■ AIM OF THE TASK: Reproduce the text of each of the records below word for word, without including the pictures in your answer.

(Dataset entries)
• • • •

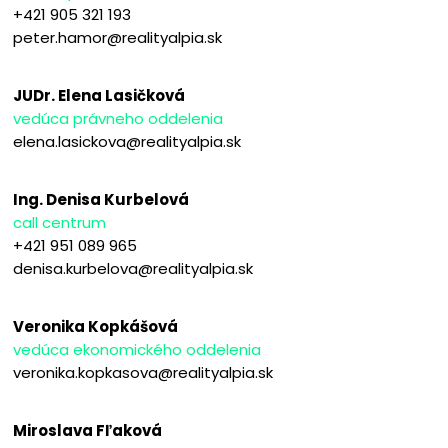
+421 905 321 193
peter.hamor@realityalpia.sk
JUDr. Elena Lasičková
vedúca právneho oddelenia
elena.lasickova@realityalpia.sk
Ing. Denisa Kurbelová
call centrum
+421 951 089 965
denisa.kurbelova@realityalpia.sk
Veronika Kopkášová
vedúca ekonomického oddelenia
veronika.kopkasova@realityalpia.sk
Miroslava Fľaková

• • • •

■ YOUR RESPONSE:
+421 905 321 193
peter.hamor@realityalpia.sk
JUDr. Elena Lasičková
vedúca právneho oddelenia
elena.lasickova@realityalpia.sk
Ing. Denisa Kurbelová
call centrum
+421 951 089 965
denisa.kurbelova@realityalpia.sk
Veronika Kopkášová
vedúca ekonomického oddelenia
veronika.kopkasova@realityalpia.sk
Miroslava Fľaková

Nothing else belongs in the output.